:: CONSIGNE ::
Recopiez sans rien changer le passage du texte sur les émeutes de Mombasa allant de « Une église de » à « ensuite été circonscrit. ».

Le meurtre de Rogo, dans des circonstances similaires, avait déclenché trois jours d'émeutes à Mombasa, durant lesquelles cinq personnes, dont trois policiers, avaient été tuées.
Selon la police, les émeutiers ont pris la rue vendredi et commencé à affronter la police à l'issue de la prière hebdomadaire musulmane, autour de la mosquée Masjid Musa où officiait Cheikh Ibrahim Ismail et avant lui Aboud Rogo Mohamed.
Une église de l'Armée du Salut a été incendiée par les émeutiers, a constaté un correspondant de l'AFP.Selon la Croix-Rouge kényane, le feu a ensuite été circonscrit.
La Croix-Rouge a également annoncé avoir évacué "quatre victimes" vers l'hôpital, sans donner de détail sur leur état.Deux ont été touchées par balles, deux blessées par arme blanche, a simplement précisé l'organisation caritative.

:: DONNÉES ::
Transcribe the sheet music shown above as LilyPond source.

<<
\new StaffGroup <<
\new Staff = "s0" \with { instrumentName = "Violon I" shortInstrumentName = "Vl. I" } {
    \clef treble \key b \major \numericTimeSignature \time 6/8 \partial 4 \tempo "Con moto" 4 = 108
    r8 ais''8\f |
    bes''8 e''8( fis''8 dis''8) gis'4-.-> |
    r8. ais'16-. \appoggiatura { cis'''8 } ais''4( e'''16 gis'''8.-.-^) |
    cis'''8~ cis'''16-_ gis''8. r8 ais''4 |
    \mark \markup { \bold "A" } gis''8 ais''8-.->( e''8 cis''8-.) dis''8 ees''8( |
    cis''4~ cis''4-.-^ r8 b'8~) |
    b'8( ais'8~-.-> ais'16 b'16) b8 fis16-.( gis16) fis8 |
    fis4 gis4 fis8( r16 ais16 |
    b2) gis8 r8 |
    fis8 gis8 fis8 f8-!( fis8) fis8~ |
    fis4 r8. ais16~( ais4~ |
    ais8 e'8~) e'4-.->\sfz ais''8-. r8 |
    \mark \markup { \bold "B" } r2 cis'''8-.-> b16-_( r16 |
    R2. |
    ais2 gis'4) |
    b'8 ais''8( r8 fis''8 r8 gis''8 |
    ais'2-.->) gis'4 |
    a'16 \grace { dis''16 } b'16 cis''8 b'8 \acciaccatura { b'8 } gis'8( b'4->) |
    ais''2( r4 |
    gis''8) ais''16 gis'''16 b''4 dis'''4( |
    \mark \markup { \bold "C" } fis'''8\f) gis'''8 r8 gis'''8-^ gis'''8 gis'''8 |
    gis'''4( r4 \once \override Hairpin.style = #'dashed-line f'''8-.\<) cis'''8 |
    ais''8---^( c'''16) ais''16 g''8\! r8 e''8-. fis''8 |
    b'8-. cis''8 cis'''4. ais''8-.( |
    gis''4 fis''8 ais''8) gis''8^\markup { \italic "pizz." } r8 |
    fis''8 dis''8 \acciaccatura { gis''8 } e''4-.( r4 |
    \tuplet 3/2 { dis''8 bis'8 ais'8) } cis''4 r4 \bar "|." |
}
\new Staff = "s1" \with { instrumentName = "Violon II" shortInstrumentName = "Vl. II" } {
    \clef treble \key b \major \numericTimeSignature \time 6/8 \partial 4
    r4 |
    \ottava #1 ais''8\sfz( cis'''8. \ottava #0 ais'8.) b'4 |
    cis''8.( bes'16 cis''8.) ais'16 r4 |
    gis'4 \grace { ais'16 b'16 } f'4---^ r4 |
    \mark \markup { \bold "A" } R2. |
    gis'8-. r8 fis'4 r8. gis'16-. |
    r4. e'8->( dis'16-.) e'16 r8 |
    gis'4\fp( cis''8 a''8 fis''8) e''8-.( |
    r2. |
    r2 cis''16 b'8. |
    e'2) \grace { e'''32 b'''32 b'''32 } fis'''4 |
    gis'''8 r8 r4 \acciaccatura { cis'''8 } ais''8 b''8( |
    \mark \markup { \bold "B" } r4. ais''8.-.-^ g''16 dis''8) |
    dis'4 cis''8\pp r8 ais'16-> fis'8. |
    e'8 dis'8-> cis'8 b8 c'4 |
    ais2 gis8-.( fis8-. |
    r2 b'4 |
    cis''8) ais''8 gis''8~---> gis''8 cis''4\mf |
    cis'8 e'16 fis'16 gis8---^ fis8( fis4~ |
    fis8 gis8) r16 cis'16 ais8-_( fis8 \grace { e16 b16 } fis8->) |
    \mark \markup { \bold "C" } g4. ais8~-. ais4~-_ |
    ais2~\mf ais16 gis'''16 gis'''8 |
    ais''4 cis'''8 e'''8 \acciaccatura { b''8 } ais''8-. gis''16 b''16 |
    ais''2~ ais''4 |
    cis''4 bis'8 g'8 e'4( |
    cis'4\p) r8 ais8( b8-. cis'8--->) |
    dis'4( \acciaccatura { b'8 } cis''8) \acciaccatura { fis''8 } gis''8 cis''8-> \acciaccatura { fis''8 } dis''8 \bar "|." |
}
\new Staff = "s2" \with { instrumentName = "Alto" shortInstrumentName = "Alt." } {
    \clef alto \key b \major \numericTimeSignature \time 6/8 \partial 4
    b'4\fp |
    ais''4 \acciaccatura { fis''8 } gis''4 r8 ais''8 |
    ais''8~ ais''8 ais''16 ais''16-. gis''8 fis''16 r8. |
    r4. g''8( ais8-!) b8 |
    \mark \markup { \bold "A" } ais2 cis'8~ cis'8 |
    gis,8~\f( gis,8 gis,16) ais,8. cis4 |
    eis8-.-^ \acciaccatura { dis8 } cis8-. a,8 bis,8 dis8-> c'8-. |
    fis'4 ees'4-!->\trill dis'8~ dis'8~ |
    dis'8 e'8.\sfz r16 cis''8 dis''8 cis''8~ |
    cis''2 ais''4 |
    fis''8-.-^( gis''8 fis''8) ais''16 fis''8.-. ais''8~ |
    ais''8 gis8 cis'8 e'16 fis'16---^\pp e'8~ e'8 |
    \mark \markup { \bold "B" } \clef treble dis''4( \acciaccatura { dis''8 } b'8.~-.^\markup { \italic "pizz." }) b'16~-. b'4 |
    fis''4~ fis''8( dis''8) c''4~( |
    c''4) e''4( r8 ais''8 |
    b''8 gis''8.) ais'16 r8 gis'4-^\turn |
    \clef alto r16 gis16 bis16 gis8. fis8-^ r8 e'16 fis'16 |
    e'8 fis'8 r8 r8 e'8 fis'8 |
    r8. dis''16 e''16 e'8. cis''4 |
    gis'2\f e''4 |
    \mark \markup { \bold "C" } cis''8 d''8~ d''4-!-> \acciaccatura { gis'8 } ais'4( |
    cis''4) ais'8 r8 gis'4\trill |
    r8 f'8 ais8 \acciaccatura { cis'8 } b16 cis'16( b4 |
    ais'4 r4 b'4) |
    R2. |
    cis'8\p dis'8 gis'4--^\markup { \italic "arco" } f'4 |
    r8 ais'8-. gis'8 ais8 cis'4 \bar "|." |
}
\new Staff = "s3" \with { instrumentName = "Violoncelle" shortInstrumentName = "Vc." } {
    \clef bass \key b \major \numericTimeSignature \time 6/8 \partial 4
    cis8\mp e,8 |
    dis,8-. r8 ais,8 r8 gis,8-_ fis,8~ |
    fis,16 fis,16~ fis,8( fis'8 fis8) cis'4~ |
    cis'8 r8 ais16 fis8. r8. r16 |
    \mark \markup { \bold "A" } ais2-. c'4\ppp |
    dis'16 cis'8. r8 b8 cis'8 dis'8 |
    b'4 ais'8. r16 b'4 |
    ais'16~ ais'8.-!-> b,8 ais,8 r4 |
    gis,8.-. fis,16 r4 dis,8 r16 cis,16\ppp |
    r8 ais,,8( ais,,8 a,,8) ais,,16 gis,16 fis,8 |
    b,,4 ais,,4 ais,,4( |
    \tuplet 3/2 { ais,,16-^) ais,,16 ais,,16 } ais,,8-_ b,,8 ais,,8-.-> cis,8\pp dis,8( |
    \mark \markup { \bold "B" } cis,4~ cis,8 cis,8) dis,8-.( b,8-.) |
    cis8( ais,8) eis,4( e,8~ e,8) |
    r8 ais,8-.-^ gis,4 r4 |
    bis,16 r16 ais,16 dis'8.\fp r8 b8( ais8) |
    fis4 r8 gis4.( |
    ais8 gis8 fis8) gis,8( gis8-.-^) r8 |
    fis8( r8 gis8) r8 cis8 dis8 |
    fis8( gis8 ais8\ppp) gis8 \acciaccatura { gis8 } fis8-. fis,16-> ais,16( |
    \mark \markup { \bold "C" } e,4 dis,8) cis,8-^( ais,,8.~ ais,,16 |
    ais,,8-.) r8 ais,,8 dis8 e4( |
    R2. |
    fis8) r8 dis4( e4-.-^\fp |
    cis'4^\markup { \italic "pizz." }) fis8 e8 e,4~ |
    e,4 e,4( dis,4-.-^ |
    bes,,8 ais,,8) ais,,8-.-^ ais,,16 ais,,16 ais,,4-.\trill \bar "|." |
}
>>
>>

:: RÉPONSE ::
Une église de l'Armée du Salut a été incendiée par les émeutiers, a constaté un correspondant de l'AFP.Selon la Croix-Rouge kényane, le feu a ensuite été circonscrit.